Por su parte, Rai Cararach asume el mando de la división de Confectionery respaldado por una sólida experiencia en la gestión comercial tras haber liderado el departamento de Ventas Corporativas durante los últimos ocho años. Cararach se incorporó a Nestlé en 1997 y, desde entonces, ha ido escalando puestos de creciente relevancia y complejidad, consolidando su perfil en el ámbito comercial tanto en el mercado español como en el plano internacional mediante su experiencia en la filial de Nestlé Francia. Licenciado en Ciencias Económicas por la Universidad de Barcelona y poseedor de un MBA por el IESE, el directivo destaca por una visión estratégica rigurosa y un liderazgo transformador que sitúa a las personas en el centro de cualquier proceso de cambio organizativo.
El relevo en el negocio de los chocolates y la confitería representa para Rai Cararach un desafío que compagina la innovación con la gestión de marcas que gozan de un enorme arraigo popular en España. El nuevo director de la división ha expresado su entusiasmo ante una categoría que considera con un potencial de crecimiento extraordinario y una relevancia emocional muy alta para el consumidor cotidiano. Acompañado por un equipo técnico y comercial caracterizado por su capacidad de innovación, Cararach ha fijado como su máxima prioridad el robustecimiento de las marcas emblemáticas del catálogo de la multinacional, maximizando el rendimiento comercial y la rentabilidad del negocio a través de respuestas ágiles a las tendencias de consumo.
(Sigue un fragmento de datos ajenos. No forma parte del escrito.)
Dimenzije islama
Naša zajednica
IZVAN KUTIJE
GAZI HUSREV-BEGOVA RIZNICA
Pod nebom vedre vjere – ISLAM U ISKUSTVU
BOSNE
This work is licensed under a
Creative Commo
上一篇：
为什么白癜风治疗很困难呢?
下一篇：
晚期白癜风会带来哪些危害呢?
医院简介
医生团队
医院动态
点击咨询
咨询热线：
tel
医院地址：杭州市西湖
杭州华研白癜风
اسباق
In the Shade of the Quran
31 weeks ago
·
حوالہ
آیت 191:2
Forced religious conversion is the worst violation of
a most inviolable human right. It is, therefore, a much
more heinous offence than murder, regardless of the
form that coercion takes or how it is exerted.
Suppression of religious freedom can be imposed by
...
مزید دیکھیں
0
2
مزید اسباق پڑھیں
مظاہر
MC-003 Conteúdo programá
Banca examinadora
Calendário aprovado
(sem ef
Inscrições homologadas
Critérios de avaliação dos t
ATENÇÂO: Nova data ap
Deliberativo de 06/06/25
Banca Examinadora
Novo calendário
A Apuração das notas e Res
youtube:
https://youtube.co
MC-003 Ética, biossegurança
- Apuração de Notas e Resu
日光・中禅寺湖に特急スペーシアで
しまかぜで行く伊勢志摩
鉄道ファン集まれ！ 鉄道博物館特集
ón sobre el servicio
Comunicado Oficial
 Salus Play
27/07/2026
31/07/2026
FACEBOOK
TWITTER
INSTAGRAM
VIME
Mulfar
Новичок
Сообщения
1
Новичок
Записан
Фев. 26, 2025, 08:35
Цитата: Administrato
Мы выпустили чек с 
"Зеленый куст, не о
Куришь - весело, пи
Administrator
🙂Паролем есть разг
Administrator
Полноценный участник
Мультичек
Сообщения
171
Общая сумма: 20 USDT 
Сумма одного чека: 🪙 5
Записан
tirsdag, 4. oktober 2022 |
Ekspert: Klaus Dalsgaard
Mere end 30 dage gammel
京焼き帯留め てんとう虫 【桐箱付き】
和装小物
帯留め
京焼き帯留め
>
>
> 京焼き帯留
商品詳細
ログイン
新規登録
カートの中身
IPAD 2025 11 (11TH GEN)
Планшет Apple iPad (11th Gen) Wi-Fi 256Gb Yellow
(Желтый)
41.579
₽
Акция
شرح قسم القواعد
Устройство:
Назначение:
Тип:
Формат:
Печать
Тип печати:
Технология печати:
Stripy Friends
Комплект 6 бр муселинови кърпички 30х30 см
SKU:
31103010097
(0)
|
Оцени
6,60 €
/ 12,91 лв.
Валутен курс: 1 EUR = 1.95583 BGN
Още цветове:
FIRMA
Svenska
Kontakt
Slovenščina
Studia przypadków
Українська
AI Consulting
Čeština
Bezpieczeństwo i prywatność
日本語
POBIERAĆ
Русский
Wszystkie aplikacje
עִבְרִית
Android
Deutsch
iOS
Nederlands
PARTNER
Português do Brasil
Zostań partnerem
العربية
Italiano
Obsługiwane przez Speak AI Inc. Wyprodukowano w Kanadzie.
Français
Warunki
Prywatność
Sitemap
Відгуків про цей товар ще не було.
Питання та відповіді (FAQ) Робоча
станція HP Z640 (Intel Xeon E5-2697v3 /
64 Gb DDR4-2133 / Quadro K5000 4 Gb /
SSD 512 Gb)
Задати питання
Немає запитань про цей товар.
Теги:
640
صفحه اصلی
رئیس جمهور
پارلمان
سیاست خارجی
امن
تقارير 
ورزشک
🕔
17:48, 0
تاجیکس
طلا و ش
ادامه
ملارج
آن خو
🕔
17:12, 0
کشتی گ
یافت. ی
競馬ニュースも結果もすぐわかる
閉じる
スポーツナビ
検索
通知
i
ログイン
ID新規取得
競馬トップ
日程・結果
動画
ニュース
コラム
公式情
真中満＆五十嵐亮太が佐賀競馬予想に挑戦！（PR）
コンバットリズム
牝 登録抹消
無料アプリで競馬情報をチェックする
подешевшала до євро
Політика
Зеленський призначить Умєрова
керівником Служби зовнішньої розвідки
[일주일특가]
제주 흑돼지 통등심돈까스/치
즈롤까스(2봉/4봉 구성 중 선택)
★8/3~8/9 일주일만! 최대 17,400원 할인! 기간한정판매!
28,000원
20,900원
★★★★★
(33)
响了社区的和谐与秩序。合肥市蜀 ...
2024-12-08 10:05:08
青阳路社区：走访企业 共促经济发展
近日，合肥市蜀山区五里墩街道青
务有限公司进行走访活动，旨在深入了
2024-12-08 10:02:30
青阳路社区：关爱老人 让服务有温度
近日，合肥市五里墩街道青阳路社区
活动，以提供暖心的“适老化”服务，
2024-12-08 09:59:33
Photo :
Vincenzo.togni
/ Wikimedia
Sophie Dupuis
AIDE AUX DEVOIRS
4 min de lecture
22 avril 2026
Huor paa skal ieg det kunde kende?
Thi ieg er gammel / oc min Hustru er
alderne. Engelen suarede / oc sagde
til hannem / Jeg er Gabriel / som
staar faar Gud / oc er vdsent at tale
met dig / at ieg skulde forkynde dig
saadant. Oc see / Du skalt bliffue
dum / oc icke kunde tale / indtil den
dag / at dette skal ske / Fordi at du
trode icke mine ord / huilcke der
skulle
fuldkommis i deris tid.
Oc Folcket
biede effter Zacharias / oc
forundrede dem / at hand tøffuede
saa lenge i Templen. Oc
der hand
Estos movimientos de liderazgo se integran en una corporación que mantiene una presencia de enorme capilaridad global, operando en más de ciento ochenta y cinco países con una plantilla que supera los doscientos setenta mil profesionales enfocados en el desarrollo de la nutrición y el bienestar. En el contexto de la península ibérica, la relación de la compañía con el tejido industrial es histórica, habiendo inaugurado su primera planta de producción en la localidad cántabra de La Penilla de Cayón en el año 1905. Hoy en día, la infraestructura industrial de la empresa en el país se sostiene sobre diez centros de producción estratégicamente repartidos por cinco comunidades autónomas, lo que otorga una gran robustez a su cadena de suministro regional.
El peso socioeconómico de la compañía en el mercado alimentario español se refleja con nitidez en sus indicadores financieros y laborales. Con una facturación anual que alcanzó los 2.894 millones de euros y el mantenimiento de una plantilla media de más de cuatro mil trabajadores al cierre del ejercicio de 2025, la entidad encabeza diversos segmentos de la cesta de la compra. Su catálogo diversificado abarca desde la nutrición infantil y los productos lácteos tradicionales hasta cafés, aguas minerales, soluciones de nutrición clínica y alimentos especializados para mascotas, consolidando un modelo de negocio diversificado que busca dar respuesta a las demandas de calidad de la sociedad actual.